◆ Problem statement:
Pull every line from the records that has the word "punti" in it.

• • • • •

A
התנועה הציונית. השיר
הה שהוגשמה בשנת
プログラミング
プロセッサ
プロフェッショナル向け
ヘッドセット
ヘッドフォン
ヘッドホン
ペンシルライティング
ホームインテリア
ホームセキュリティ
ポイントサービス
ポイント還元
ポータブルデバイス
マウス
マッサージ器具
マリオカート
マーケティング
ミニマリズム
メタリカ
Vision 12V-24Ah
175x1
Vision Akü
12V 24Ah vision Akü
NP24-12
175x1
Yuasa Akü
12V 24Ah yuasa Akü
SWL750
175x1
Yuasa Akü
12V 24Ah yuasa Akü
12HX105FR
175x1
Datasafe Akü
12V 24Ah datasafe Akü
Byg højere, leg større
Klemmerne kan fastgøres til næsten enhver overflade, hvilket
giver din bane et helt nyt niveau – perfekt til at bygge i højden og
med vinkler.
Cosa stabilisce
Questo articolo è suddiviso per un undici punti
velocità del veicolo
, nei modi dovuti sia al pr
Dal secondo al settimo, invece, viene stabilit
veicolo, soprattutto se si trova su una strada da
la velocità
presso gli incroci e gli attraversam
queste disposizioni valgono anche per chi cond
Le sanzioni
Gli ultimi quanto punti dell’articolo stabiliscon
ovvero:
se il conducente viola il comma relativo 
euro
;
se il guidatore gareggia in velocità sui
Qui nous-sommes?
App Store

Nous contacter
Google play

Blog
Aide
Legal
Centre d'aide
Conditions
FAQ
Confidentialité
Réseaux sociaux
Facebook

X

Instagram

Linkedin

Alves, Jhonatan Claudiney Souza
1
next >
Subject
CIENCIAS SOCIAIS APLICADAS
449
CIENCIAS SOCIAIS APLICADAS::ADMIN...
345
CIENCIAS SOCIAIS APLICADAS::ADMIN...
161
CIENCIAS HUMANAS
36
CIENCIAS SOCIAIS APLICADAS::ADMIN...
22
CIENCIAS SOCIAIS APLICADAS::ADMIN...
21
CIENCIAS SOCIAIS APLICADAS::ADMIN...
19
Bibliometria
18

• • • • •

◆ Problem solution:
Questo articolo è suddiviso per un undici punti
Gli ultimi quanto punti dell’articolo stabiliscon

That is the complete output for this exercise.